Und es war auf einmal zutage getreten, als in den siebziger Jahren diese gezielte Pressekampagne gegen das Unternehmen einsetzte und alte Wunden bloßlegte. Das Bankhaus, und mit ihm auch diese schöne alte Villa in bester Wohnlage einst und jetzt, firmierte bis 1936 als Privatbank Jakob Grünbaum und Sohn, und Friedrich Niebel war einige Jahre zuvor dort eingetreten und hatte es bis zum Leiter der Kreditabteilung gebracht. Doch die Grünbaums waren zwar Protestanten der Konfession nach, aber eben jüdischer Abstammung, und es waren schlimme Zeiten damals für Juden in Deutschland.

Ulrich Niebel wußte nur wenig von den Vorgängen, der Vater sprach selten darüber. Jedenfalls sah sich der alte Grünbaum genötigt - von wem auch immer - die Bank zu veräußern, und Friedrich Niebel, im Besitz einer kleinen Erbschaft, übernahm das Haus.

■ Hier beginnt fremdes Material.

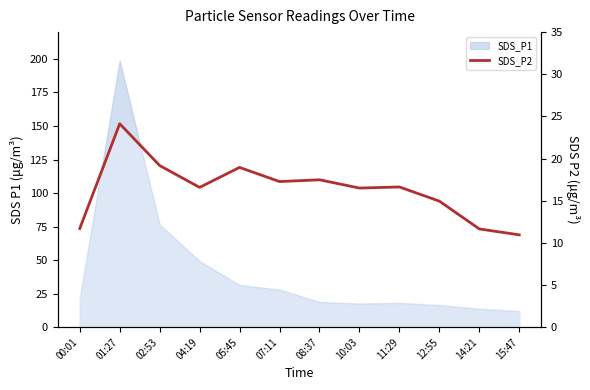

The value at 12:55 is 14.9. True or false?

True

Der Preis war gering und sicher weit unter Wert, aber der Vater hat immer wieder betont, er habe mehr gezahlt als in solchen Fällen üblich, aus Achtung gegenüber seinem ehemaligen Chef, und der hätte das Haus auch lieber ihm übertragen als einem jener Aasgeier in ihren braunen Uniformen, die nur auf billige Beute warteten. So konnte der Alte auch dem Sohn - Jakob junior - nach jener verhängnisvollen Novembernacht 1938 die Ausreise aus Deutschland erkaufen. Er selbst aber blieb, und seine Spur verliert sich in irgendeinem Transport in ein Lager im Osten.

Das alles war längst vergessen, als irgendein Journalist die Geschichte wieder ausgrub, von Arisierung schrieb, von Bereicherung an jüdischem Eigentum, ja von Enteignung zugunsten unserer Familie. Der Vater hat dazu eisern geschwiegen, und das war sicher die beste Strategie, aber es hat die Familie doch viel an Ansehen gekostet und das Bankhaus manchen solventen Kunden. So sind einige Jahre vergangen, ehe das Unternehmen wieder die früheren Umsätze erreichte.

Für Ulrich Niebel war das alles Geschichte, geschehen vor seiner Geburt in jenen turbulenten Monaten des endgültigen Zusammenbruchs, als die siegreichen Alliierten Friedrich Niebel und seine hochschwangere Frau aus dem Haus trieben und es für einige Zeit zum Offizierskasino machten. Doch als seine ersten Erinnerungen einsetzen, lebten die Niebels längst wieder in der alten Villa, und für Ulrich war sie mit ihrem Park die Heimat seiner Kindheit. Und er ahnte lange nichts von der verborgenen Last, die sein Vater zeitlebens trug.

"Ich bin nicht schuld," hatte er noch auf dem Sterbelager geflüstert, und der Sohn mußte eine Zeit überlegen, woran seine Gedanken hingen. "Ich bin nicht schuld. Sonst hätte es ein anderer gemacht. Wir sind in Freundschaft geschieden. Ich habe ihm so sehr geraten, ebenfalls das Land zu verlasssen. Aber er sagte: „Das ist mein Land, und ich habe es vor Douaumont verteidigt. Das können sie doch nicht vergessen“. Ach Junge, es wird so viel vergessen."

Ulrich Niebel schaute hinüber zur Fensterwand. Da hing zwischen den weinroten Vorhängen das goldgerahmte Portrait seines Vaters und blickte streng herab auf den Sohn, der nun selber Vater war und sich um seine Tochter sorgen mußte. "Nein, du warst nicht schuld an diesem Wahnsinn", sagte er leise. "Ich glaube dir. Viele haben es gemacht, aus purer Habgier. Für dich war diese Bank Heimat, Aufgabe, Lebensziel. Du warst im Recht." Und weil Ulrich Niebel das glaubte, blieb auch das Glas im Oberlicht. Langsam lösten sich seine Gedanken aus der Vergangenheit, sein Blick fiel auf die Notizen auf seinem Schreibtisch, und er war wieder der Banker, und er wußte, es kommt eine Krise auf uns zu, und wir müssen sie meistern. Wie alle früheren.